L’Europa deve concentrarsi sulle proprie performance. Naturalmente è interessante utilizzare parametri di riferimento globali, ma alla fine la performance dell’economia europea dipenderà dalle scelte fatte dalle imprese e dai governi europei.
Allo stesso tempo, riconoscendo le tensioni geopolitiche, l’Europa ha un forte incentivo ad assicurarsi una buona sicurezza economica per il futuro.

In Europa abbiamo visto che i tassi di interesse più elevati hanno influenzato gli investimenti. Teme che ciò possa influenzare la crescita del PIL attuale o potenziale?

Bisogna riconoscere che gli alti tassi di interesse frenano gli investimenti. E, come lei dice, la mancanza di investimenti nel tempo frenerebbe il potenziale dell’economia europea. Ma stiamo fissando i tassi di interesse per garantire che l’inflazione ritorni al livello target.
Una volta raggiunto questo obiettivo, quando saremo fiduciosi che l’inflazione tornerà al livello target, allora abbiamo detto che sarebbe opportuno ridurre il livello dei tassi di interesse.
I tassi di interesse elevati comportano un costo e dovremmo pagare tale costo solo finché avremo un rischio di inflazione eccessivo.
Con la riduzione del rischio di inflazione, l’attuale livello dei tassi di interesse non dovrebbe essere mantenuto indefinitamente. E questo darà spazio agli investimenti.
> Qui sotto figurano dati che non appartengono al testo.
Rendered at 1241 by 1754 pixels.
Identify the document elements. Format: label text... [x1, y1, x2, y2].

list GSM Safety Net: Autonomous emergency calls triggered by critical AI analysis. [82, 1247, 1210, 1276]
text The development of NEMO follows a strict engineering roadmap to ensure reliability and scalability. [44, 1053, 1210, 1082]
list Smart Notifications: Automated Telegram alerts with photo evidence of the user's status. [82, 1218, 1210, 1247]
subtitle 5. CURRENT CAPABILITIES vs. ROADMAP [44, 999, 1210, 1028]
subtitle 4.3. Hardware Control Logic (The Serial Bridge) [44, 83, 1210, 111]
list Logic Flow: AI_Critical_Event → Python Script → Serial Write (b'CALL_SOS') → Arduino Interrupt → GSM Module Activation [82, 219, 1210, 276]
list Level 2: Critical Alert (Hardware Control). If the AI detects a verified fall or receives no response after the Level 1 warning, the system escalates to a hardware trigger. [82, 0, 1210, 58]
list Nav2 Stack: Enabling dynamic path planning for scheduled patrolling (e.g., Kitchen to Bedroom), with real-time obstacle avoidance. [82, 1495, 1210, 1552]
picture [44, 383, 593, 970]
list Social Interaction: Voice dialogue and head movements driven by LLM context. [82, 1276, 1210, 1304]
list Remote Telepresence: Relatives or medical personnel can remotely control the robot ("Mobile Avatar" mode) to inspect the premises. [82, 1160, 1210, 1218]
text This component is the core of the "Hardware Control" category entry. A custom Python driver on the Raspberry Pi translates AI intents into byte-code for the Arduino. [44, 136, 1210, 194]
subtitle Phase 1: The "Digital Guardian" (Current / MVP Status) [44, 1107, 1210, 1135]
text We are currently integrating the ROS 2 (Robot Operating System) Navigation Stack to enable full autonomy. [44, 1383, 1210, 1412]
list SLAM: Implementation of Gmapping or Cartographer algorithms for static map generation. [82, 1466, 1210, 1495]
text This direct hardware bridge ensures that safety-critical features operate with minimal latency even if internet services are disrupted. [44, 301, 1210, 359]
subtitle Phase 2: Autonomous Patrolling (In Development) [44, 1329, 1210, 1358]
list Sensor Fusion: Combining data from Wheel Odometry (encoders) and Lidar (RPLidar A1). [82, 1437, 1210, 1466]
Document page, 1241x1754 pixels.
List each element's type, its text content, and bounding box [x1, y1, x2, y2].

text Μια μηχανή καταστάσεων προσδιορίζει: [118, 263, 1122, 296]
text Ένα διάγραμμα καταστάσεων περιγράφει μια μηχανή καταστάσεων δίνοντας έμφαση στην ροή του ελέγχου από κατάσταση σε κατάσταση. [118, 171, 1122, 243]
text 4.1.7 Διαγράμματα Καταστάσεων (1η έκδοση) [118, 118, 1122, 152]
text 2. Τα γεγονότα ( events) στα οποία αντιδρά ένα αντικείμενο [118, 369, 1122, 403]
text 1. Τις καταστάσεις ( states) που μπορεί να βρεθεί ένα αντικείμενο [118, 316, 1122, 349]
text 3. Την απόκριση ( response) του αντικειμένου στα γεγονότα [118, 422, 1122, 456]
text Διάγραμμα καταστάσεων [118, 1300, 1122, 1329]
Nella sua ultima riunione la BCE ha avvertito che le pressioni inflazionistiche interne erano intense e che l’inflazione dei prezzi dei servizi era ancora elevata. Questa valutazione rimane invariata?

La narrazione generale che abbiamo visto negli ultimi mesi è che ci sono molti progressi in relazione all’inflazione dei beni e all’inflazione alimentare. E in passato abbiamo assistito a un miglioramento dell’inflazione energetica, anche se ora sta registrando una certa inversione, almeno in relazione ai prezzi del petrolio.
Quindi la domanda che resta è l’inflazione dei servizi. E gli ultimi numeri di aprile mostrano alcuni progressi.
Siamo stati al 4% di inflazione dei servizi per cinque mesi consecutivi. E il dato sull’inflazione dei servizi di aprile pubblicato la scorsa settimana era del 3,7%.
Ci aspettavamo qualche progresso nell’inflazione dei servizi, quindi penso che questo sia un importante passo iniziale nella prossima fase di riduzione dell’inflazione. Storicamente l’inflazione dei servizi è la componente più vicina all’economia nazionale, poiché è più vicina all’inflazione dei salari. E penso che questo valga in tutto il mondo.
L’obiettivo ora è garantire che l’inflazione dei servizi non faccia deragliare il ritorno dell’inflazione complessiva al nostro obiettivo del 2%.